Required tasks:
a) In the passage on the deputies of the ANPP 2023, why is the low presence of mass organizations treated as a deficit? Answer in one to three sentences.
b) Echo the passage on the deputies of the ANPP 2023 word for word, everything from "The main deficit" down to "the outgoing ANPP.".
c) Summarize the passage on the deputies of the ANPP 2023 in two sentences.

Source passage:
- - -

Who are the deputies in the ANPP 2023
Of the 470 members of the new ANPP, 303 are new deputies for a total of 64.46%. This renewal rate was above that achieved in the last elections, in 2018, where they were just over 50%.
Some changes in the profile of those elected with respect to the 9th Legislature are relevant. For example, in 2018, the entire Council of Ministers had seats in the ANPP. In this one, there are only 13 members, which represents only 42% of the Council of Ministers, and 3% of the Assembly.
By simple inspection, it is noted that there is a higher presence of representatives of the People’s Power of the municipalities (107); university professors (21) and teachers (15); leaders of educational institutions (22); health workers (31); natural science scientists (13); artists without posts (17). There is the same number of military (23); a slightly smaller number of agricultural cooperative members (15); a similar proportion of religious leaders (3).
The main deficit is the lack of representation of entrepreneurs and workers in the private sector. As well as the low presence of mass organizations. The latter, whose role is defined as key in the conformation of the candidacy, have a relatively minor weight in its composition. The 19 deputies that represent them are 4.04% of the ANPP, compared to 9.25% in the outgoing ANPP.

- - -

(Stored data entries)

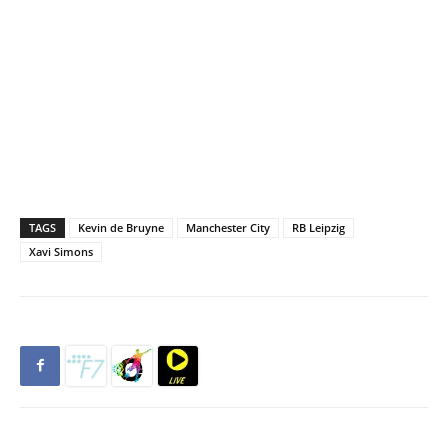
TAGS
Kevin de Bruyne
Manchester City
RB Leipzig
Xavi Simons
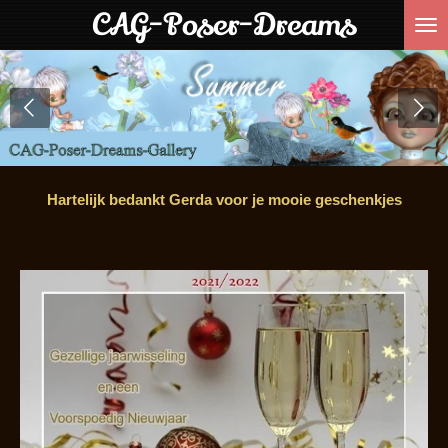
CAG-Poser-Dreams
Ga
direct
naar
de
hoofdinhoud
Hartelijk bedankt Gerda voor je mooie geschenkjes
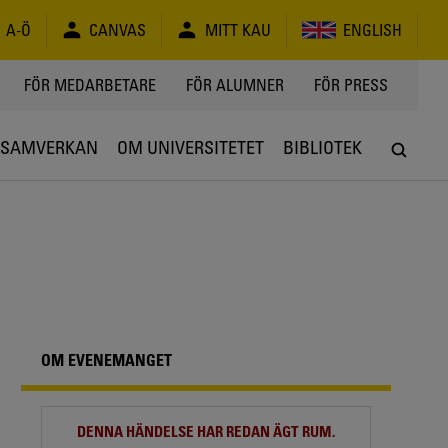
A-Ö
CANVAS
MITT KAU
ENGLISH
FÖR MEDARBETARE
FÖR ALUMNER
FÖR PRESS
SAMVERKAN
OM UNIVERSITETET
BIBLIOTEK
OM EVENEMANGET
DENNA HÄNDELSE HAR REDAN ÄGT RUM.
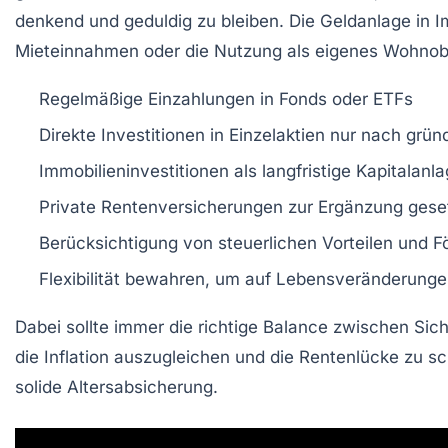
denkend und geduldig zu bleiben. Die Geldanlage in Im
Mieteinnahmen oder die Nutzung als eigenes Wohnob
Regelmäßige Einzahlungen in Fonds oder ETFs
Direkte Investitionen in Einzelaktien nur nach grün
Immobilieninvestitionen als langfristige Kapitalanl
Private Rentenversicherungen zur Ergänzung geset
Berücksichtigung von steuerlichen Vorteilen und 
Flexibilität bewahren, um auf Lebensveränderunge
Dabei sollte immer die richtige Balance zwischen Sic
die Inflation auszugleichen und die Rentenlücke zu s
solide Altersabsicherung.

- - -

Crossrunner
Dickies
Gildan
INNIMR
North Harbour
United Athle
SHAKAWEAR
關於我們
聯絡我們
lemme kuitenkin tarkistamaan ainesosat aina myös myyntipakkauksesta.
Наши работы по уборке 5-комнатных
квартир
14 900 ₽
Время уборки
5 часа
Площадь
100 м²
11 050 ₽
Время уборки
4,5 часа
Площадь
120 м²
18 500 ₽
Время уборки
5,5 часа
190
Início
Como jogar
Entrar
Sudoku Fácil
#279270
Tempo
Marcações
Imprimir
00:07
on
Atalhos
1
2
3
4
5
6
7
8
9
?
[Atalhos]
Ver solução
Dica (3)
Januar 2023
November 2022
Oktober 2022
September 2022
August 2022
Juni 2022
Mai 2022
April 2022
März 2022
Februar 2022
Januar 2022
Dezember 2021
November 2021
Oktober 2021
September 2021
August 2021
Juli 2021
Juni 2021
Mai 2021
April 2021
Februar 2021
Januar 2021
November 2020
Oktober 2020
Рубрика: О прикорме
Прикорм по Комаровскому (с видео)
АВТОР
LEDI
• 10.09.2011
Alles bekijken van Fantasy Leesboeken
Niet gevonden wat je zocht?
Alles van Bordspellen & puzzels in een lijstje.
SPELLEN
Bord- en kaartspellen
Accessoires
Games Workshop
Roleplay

- - -

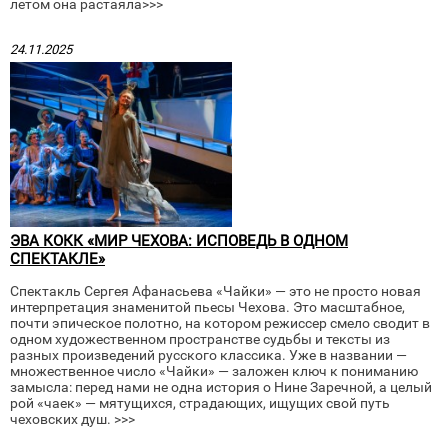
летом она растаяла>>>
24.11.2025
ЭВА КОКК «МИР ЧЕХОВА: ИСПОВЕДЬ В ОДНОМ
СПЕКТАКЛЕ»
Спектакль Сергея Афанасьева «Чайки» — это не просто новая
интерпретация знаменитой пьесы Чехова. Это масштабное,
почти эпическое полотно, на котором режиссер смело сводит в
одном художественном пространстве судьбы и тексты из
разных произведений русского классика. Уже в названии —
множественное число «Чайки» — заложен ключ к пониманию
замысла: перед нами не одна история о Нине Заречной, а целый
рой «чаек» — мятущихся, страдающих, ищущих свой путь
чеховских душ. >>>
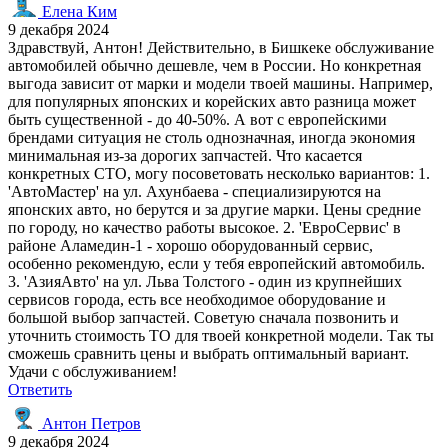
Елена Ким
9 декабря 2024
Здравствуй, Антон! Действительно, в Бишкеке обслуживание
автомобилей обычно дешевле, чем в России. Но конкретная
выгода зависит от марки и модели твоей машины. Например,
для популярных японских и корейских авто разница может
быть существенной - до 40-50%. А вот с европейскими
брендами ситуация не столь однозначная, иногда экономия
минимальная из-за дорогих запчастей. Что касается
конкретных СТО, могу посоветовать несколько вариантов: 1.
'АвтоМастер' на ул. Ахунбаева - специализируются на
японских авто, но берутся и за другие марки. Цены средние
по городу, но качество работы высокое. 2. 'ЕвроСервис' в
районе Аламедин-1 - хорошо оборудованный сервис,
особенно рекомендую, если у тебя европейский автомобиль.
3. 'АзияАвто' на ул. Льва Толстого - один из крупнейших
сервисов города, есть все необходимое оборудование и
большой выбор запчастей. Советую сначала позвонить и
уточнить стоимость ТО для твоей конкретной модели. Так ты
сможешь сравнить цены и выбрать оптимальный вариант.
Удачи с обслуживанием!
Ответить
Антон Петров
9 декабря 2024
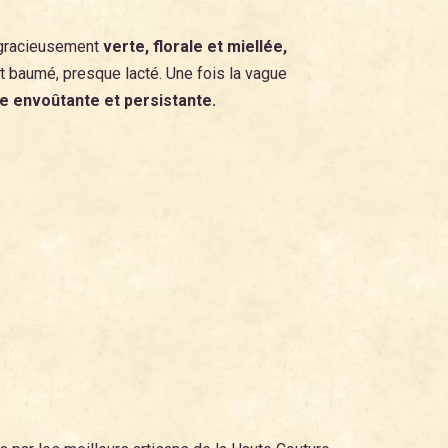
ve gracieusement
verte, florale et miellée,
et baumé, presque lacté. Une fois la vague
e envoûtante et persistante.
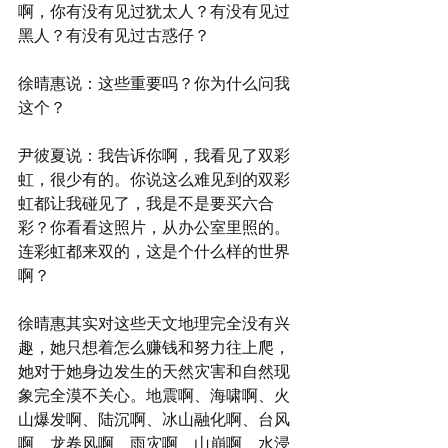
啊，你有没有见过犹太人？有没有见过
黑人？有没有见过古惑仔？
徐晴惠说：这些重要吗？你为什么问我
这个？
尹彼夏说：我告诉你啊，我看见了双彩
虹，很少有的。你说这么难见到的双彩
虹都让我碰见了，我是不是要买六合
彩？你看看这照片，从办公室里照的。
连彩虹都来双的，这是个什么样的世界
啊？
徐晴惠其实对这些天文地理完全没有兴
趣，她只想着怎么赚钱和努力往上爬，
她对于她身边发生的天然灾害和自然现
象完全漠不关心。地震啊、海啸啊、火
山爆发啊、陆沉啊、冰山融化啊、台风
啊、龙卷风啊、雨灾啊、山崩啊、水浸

- - -

Your written answers:
a) Their role is defined as key in shaping the candidacy, yet they carry relatively little weight in the Assembly's composition. Their 19 deputies make up 4.04% of the ANPP, compared to 9.25% in the outgoing ANPP.

b)
The main deficit is the lack of representation of entrepreneurs and workers in the private sector. As well as the low presence of mass organizations. The latter, whose role is defined as key in the conformation of the candidacy, have a relatively minor weight in its composition. The 19 deputies that represent them are 4.04% of the ANPP, compared to 9.25% in the outgoing ANPP.

c) Of the 470 members of the new ANPP, 303 are new deputies (64.46%), a higher renewal rate than in 2018, and only 13 members of the Council of Ministers now hold seats. There are more municipal People's Power representatives, educators, health workers, scientists and artists, but private-sector entrepreneurs and workers are missing, and mass organizations hold only 4.04% of the seats, down from 9.25%.